EXCERPT TO READ: Begin

Gillespie currently works in the carrier’s jet shop where he is the only Marine who working with Sailors to complete inter­mediate power plant main­tenance. Maintainers at this level repair all engine modules that combine to form a jet engine.

 “The Marines are the only ones on board flying Hornets, so I feel a sense of pride when I get the opportunity to work on one of our engines,” said Gillespie.

 The hard work of the Columbus, Ohio, native and other power plant me­chanics aboard allow air­craft aboard to complete their mission of providing close air support for mari­time security operations and Operation Enduring Freedom.

 Gillespie is temporarily as­signed to VMFA-251 from his original command, Fleet Readiness Center Mid-Atlantic aboard Naval Air Station Oceana in Vir­ginia Beach, Va.

 At Oceana, Gillespie only works on the afterburner portion of the Hornet’s engine as the collateral duty inspector. His role is to ensure all afterburner maintenance work is done properly and safely.

EXCERPT TO READ: End
DATASET CONTENT: Begin

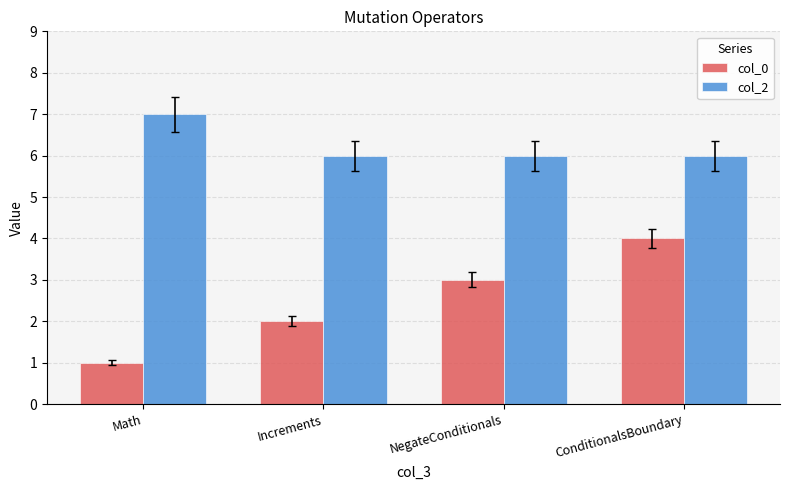

What is the average value of the col_2 series?

6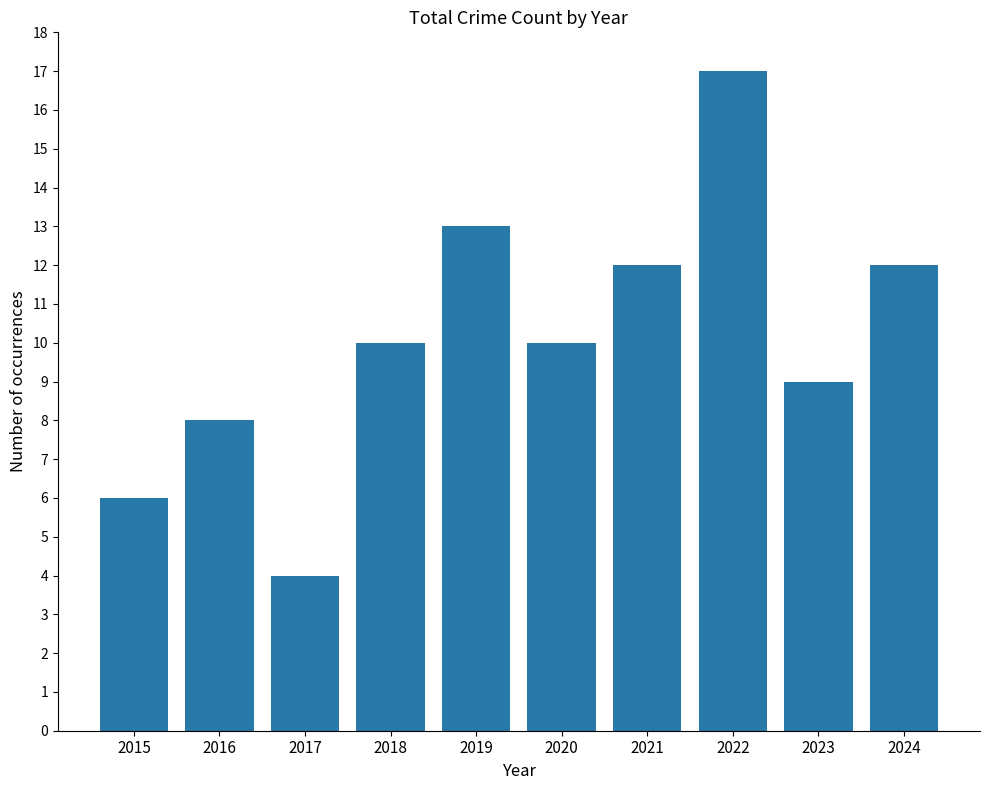

What is the change in value from 2018 to 2023?

-1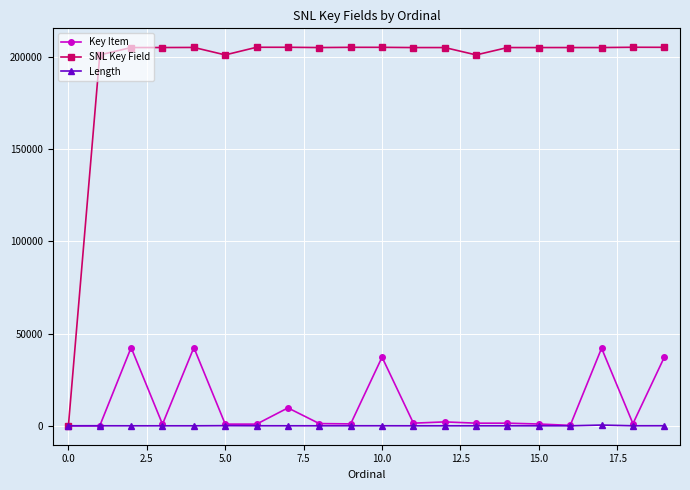

What is the maximum value shown in the chart?

205275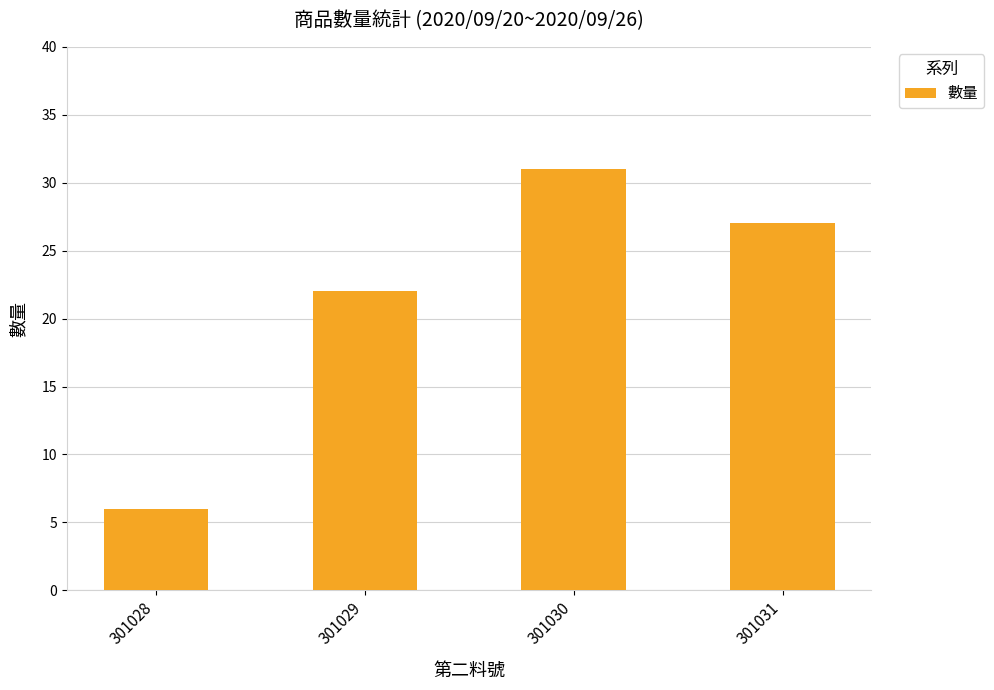

What is the change in value from 301028 to 301029?

+16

DATASET CONTENT: End

**INSTRUCTION:** Rewrite the text about Gillespie, beginning at the words "Gillespie is temporarily" and stopping after "properly and safely.". Change every "afterburner" to "turbine".

**COMPLETED TASK:**
Gillespie is temporarily as­signed to VMFA-251 from his original command, Fleet Readiness Center Mid-Atlantic aboard Naval Air Station Oceana in Vir­ginia Beach, Va.

 At Oceana, Gillespie only works on the turbine portion of the Hornet’s engine as the collateral duty inspector. His role is to ensure all turbine maintenance work is done properly and safely.